Free/Fixed Parameters & Model Identification

(Updated September 26, 2018)

A key concept in SEM is that of freely estimated (or free) parameters vs. fixed parameters. The term "freely estimated" refers to the program determining the value for a path or variance in accordance with the data and the mathematical estimation procedure. A freely estimated path might come out as .23 or .56 or -.33, for example. Freely estimated parameters are what we're used to thinking about. 

However, for technical reasons, we sometimes must "fix" a value, usually to 1. This means that a given path or variance will take on a value of 1 in the model, simply because we tell it to, and will not receive a significance test (there being no reason to test the null hypothesis that the value equals zero in the population). Fixed values only apply to unstandardized solutions; a value fixed to 1 will appear as 1 in an unstandardized solution, but usually appear as something different in a standardized solution. These examples should become clearer as we work through models.

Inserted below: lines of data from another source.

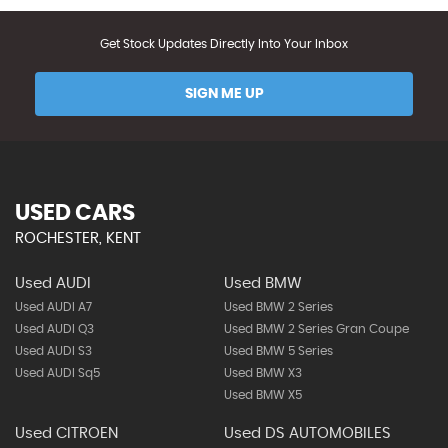
Get Stock Updates Directly Into Your Inbox
SIGN ME UP
USED CARS
ROCHESTER, KENT
Used AUDI
Used BMW
Used AUDI A7
Used BMW 2 Series
Used AUDI Q3
Used BMW 2 Series Gran Coupe
Used AUDI S3
Used BMW 5 Series
Used AUDI Sq5
Used BMW X3
Used BMW X5
Used CITROEN
Used DS AUTOMOBILES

Here is an initial example with a hypothetical one-factor, three-indicator model. Without fixing the unstandardized factor loading for indicator "a" to 1, the model would be seeking to freely estimate 7 unknown parameters (counted in blue parentheses in the following photo) from only 6 known pieces of information. The model would thus be under-identified* (also referred to as "unidentified"), which metaphorically is like being in "debt." Fixing the unstandardized factor loading for "a" to 1 brings the unknowns and knowns into balance.

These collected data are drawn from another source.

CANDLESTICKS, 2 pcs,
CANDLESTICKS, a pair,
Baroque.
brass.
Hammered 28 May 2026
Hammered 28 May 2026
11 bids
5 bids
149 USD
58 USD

As an alternative to fixing one unstandardized factor loading per construct to 1, a researcher can let all of the factors go free and instead fix the variance of the construct to 1. See slides 29-31 in this online slideshow.

There is a second reason for fixing parameters to 1. Keiley et al. (2005, in Sprenkle & Piercy, eds., Research Methods in Family Therapy) discuss the metric-setting rationale for fixing a single loading per factor to 1:

One of the problems we face in SEM is that the latent constructs are unobserved; therefore, we do not know their natural metric. One of the ways that we define the true score metric is by setting one scaling factor loading to 1.00 from each group of items (pp. 446-447).

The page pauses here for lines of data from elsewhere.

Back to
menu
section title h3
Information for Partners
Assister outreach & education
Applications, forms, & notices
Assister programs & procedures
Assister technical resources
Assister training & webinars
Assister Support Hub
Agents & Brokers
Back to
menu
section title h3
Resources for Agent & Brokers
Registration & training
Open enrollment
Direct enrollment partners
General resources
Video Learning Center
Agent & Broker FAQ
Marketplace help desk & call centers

In ONYX, it seems easiest to let all the factor loadings be freely estimated (none of them fixed to 1), but instead fix each factor's variance to 1.

*A simple algebra scenario provides an analogy to under-identification. One equation with two unknowns (under-identified) has no single unique solution. For example, x + y = 10 could be solved by x and y values of 9 and 1, 6 and 4, 12 and -2, 7.5 and 2.5, etc., respectively. But if we have two equations and two unknowns, such as by adding the equation, x - y = 4, then we know that x = 7 and y = 3.